### EXERCISE DATA

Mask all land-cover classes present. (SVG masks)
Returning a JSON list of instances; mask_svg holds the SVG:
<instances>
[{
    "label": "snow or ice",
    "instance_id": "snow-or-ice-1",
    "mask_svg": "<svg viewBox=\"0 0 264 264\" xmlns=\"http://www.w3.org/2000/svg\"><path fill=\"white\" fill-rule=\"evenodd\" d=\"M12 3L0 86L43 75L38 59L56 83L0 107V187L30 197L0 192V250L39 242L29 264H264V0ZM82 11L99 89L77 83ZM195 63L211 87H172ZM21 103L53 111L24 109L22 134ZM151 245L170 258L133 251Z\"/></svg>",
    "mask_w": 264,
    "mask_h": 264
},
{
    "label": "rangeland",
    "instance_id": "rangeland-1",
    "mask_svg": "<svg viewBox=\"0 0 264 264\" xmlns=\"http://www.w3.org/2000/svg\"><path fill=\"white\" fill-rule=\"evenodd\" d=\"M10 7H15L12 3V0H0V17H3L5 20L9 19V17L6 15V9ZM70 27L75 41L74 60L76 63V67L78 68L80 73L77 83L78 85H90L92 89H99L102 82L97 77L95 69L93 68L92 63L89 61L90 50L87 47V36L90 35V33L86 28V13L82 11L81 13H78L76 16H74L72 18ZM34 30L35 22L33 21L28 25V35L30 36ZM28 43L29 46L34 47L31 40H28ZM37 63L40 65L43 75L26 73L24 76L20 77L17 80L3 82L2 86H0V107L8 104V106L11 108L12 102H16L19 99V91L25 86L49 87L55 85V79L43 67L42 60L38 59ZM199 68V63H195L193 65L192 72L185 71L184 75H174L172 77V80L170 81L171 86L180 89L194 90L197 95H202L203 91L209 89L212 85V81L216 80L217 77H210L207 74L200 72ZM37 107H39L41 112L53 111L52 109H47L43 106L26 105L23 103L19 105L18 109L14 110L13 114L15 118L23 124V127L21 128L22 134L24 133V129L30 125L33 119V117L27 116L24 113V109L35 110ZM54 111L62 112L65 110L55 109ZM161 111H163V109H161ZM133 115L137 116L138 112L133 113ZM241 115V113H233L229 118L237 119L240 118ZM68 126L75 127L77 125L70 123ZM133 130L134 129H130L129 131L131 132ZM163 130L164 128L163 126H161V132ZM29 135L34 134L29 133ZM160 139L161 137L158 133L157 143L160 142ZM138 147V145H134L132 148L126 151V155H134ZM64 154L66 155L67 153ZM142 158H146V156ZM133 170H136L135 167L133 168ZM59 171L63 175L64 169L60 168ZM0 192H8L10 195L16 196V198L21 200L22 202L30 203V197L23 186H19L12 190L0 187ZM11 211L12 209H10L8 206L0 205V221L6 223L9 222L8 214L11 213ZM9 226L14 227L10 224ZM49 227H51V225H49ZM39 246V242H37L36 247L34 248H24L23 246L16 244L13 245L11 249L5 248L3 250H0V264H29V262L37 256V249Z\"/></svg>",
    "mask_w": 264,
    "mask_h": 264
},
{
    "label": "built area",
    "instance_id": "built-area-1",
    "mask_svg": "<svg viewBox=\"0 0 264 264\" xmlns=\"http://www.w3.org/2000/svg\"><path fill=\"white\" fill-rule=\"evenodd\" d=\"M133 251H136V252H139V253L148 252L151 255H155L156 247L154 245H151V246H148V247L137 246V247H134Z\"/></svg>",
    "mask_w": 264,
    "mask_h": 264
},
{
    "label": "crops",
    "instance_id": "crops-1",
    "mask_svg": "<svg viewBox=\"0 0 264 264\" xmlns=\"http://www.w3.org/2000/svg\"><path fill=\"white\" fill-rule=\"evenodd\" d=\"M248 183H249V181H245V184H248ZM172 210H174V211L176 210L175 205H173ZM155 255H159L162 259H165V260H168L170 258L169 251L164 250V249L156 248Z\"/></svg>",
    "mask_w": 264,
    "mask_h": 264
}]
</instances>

######

STATED EXERCISE – Each record must be repeated exactly as it is.

REPLY TO THE EXERCISE –
Mask all land-cover classes present. (SVG masks)
Returning a JSON list of instances; mask_svg holds the SVG:
<instances>
[{
    "label": "snow or ice",
    "instance_id": "snow-or-ice-1",
    "mask_svg": "<svg viewBox=\"0 0 264 264\" xmlns=\"http://www.w3.org/2000/svg\"><path fill=\"white\" fill-rule=\"evenodd\" d=\"M12 3L0 86L43 75L38 59L56 83L0 107V187L30 197L0 192V250L39 242L29 264H264V0ZM82 11L99 89L77 83ZM195 63L211 87H172ZM21 103L53 111L24 109L22 134ZM151 245L170 258L133 251Z\"/></svg>",
    "mask_w": 264,
    "mask_h": 264
},
{
    "label": "rangeland",
    "instance_id": "rangeland-1",
    "mask_svg": "<svg viewBox=\"0 0 264 264\" xmlns=\"http://www.w3.org/2000/svg\"><path fill=\"white\" fill-rule=\"evenodd\" d=\"M10 7H15L12 3V0H0V17H3L5 20L9 19V17L6 15V9ZM70 27L75 41L74 60L76 63V67L78 68L80 73L77 83L78 85H90L92 89H99L102 82L97 77L95 69L93 68L92 63L89 61L90 50L87 47V36L90 35V33L86 28V13L82 11L81 13H78L76 16H74L72 18ZM34 30L35 22L33 21L28 25V35L30 36ZM28 43L29 46L34 47L31 40H28ZM37 63L40 65L43 75L26 73L24 76L20 77L17 80L3 82L2 86H0V107L8 104V106L11 108L12 102H16L19 99V91L25 86L49 87L55 85V79L43 67L42 60L38 59ZM199 68V63H195L193 65L192 72L185 71L184 75H174L172 77V80L170 81L171 86L180 89L194 90L197 95H202L203 91L209 89L212 85V81L216 80L217 77H210L207 74L200 72ZM37 107H39L41 112L53 111L52 109H47L43 106L26 105L23 103L19 105L18 109L14 110L13 114L15 118L23 124V127L21 128L22 134L24 133V129L30 125L33 119V117L27 116L24 113V109L35 110ZM54 111L62 112L65 110L55 109ZM161 111H163V109H161ZM133 115L137 116L138 112L133 113ZM241 115V113H233L229 118L237 119L240 118ZM68 126L75 127L77 125L70 123ZM133 130L134 129H130L129 131L131 132ZM163 130L164 128L163 126H161V132ZM29 135L34 134L29 133ZM160 139L161 137L158 133L157 143L160 142ZM138 147V145H134L132 148L126 151V155H134ZM64 154L66 155L67 153ZM142 158H146V156ZM133 170H136L135 167L133 168ZM59 171L63 175L64 169L60 168ZM0 192H8L10 195L16 196V198L21 200L22 202L30 203V197L23 186H19L12 190L0 187ZM11 211L12 209H10L8 206L0 205V221L6 223L9 222L8 214L11 213ZM9 226L14 227L10 224ZM49 227H51V225H49ZM39 246V242H37L36 247L34 248H24L23 246L16 244L13 245L11 249L5 248L3 250H0V264H29V262L37 256V249Z\"/></svg>",
    "mask_w": 264,
    "mask_h": 264
},
{
    "label": "built area",
    "instance_id": "built-area-1",
    "mask_svg": "<svg viewBox=\"0 0 264 264\" xmlns=\"http://www.w3.org/2000/svg\"><path fill=\"white\" fill-rule=\"evenodd\" d=\"M133 251H136V252H139V253L148 252L151 255H155L156 247L154 245H151V246H148V247L137 246V247H134Z\"/></svg>",
    "mask_w": 264,
    "mask_h": 264
},
{
    "label": "crops",
    "instance_id": "crops-1",
    "mask_svg": "<svg viewBox=\"0 0 264 264\" xmlns=\"http://www.w3.org/2000/svg\"><path fill=\"white\" fill-rule=\"evenodd\" d=\"M248 183H249V181H245V184H248ZM172 210H174V211L176 210L175 205H173ZM155 255H159L162 259H165V260H168L170 258L169 251L164 250V249L156 248Z\"/></svg>",
    "mask_w": 264,
    "mask_h": 264
}]
</instances>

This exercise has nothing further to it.